L’évolution dans les collaborations s’avère similaire en robotique. « Tout l’enjeu est bien d’agréger les compétences des uns et des autres, complète Christophe Aubé. Nous le voyons dans le cadre du grand défi de la robotique dont l’idée n’est pas de recréer des technologies. Notre volonté est de les déployer et de les faire travailler ensemble. » Aussi, il interpelle sur le manque d’interopérabilité des données produites par les outils et les agroéquipements. « Entre ceux qui génèrent de la donnée et ceux qui les utilisent, des progrès restent à réaliser, résume-t-il. De plus, grâce aux robots qui analysent finement les parcelles et collectent des informations, nous disposons d’une vraie source de valeur ajoutée pour les agriculteurs. Elle reste à exploiter. »

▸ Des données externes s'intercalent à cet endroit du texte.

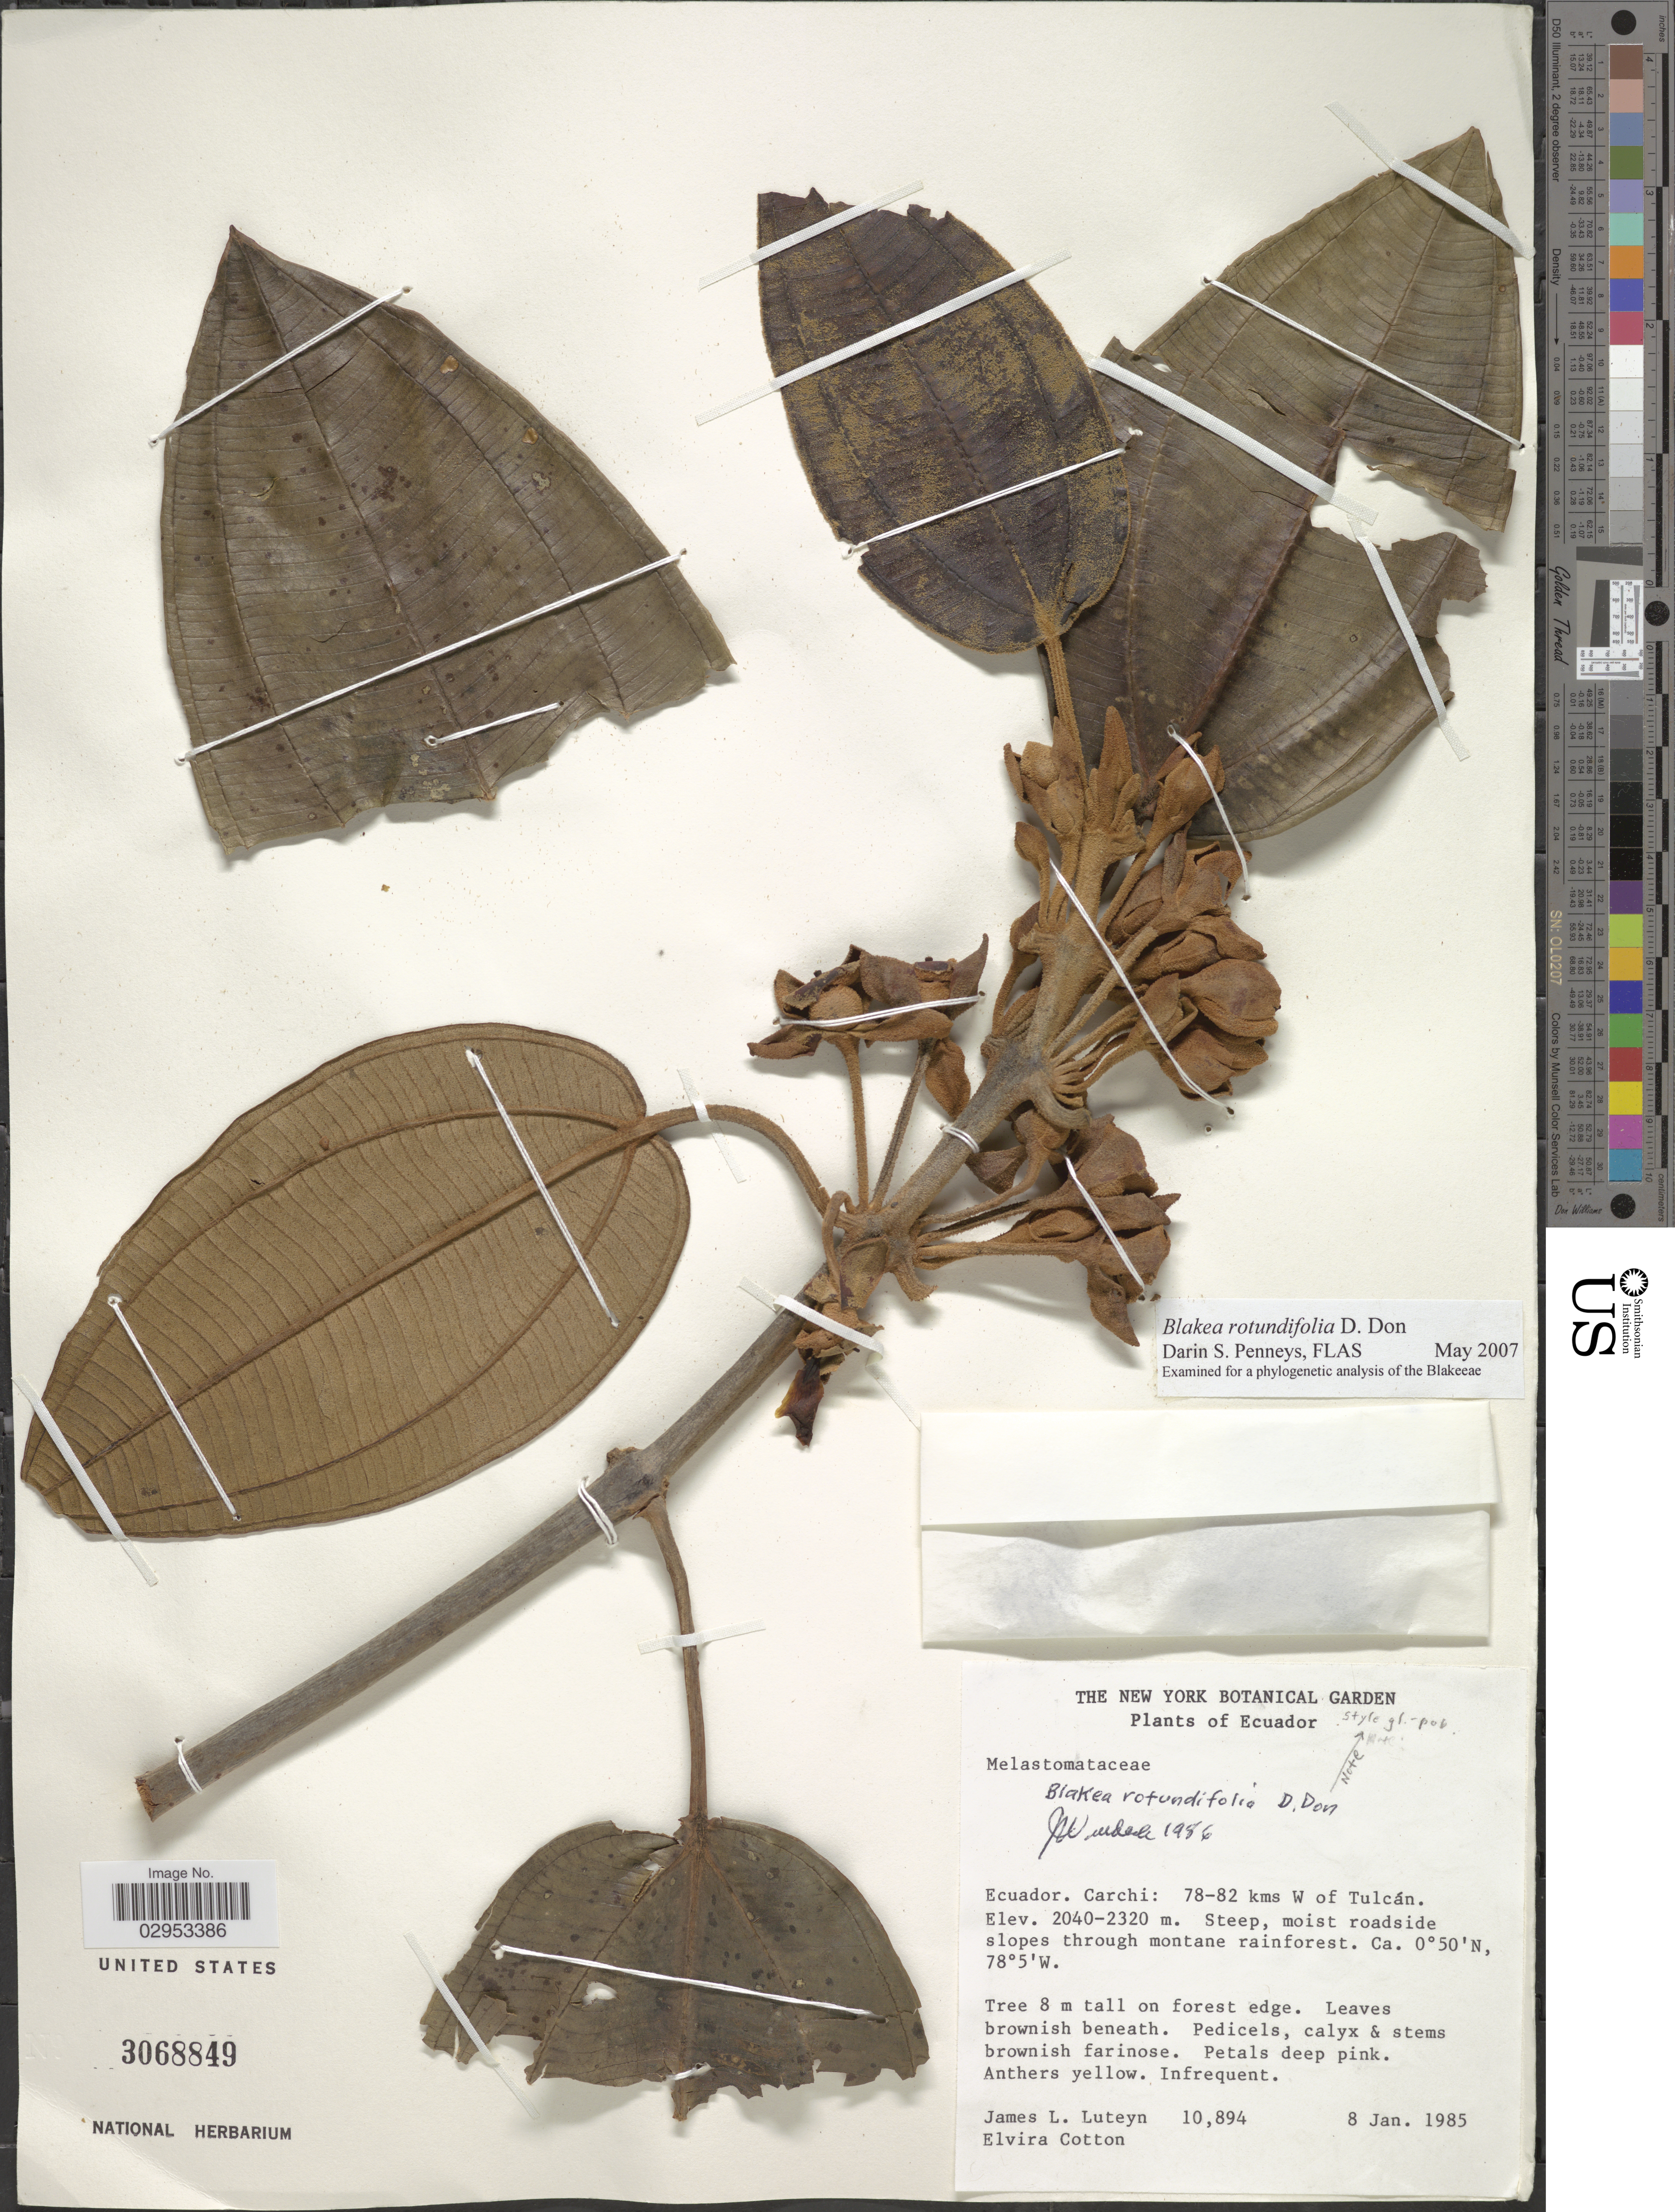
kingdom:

Interopérabilité, l’enjeu commun à tous les acteurs du numérique en agriculture

En effet, pour éviter les ressaisies et les compatibilités, la question n’est pas complètement réglée. Déjà, la norme Isobus établit un dialogue entre les agroéquipements et avec les API. Des travaux* plus larges sont en cours à l’échelle internationale, avec un suivi national au sein de l’AFNOR. Ils concernent les échanges mais également la standardisation internationale des vocabulaires employés et de leur codage. Exemple : type de cultures, stades de développement, bioagresseurs, informations agronomiques et pédoclimatiques… Néanmoins, cette homogénéisation va demander du temps.

Alors, comment œuvrer rapidement pour faciliter les échanges ? « L’interopérabilité des données et des systèmes est un défi à relever que partagent tous les acteurs du numérique en agriculture », analyse Anne Azam. Ainsi, elle reprend l’idée d’une défense collective de cet enjeu du digital farming qu’appellent de leurs vœux les trois autres participants à cet échange. À condition de conserver l’agilité pour innover, essence même des start-ups comme des grandes entreprises.

En conclusion de la table ronde sur le digital en agriculture, les quatre participants manifestent leur envie de travailler ensemble sur nombre de thématiques : interopérabilité, décryptage commun des textes réglementaires, meilleure connaissance des leviers de déploiement des connaissances et des compétences. « Chacun possèdent des savoir-faire, des forces, autant travailler ensemble », conviennent-ils. Le prologue d’une dynamique collective ?

 

(1)Association européenne des entreprises de protection des cultures à laquelle appartient Phyteis

(2) Travaux de normalisation relatifs aux « Systèmes agronomiques pilotés par les données ».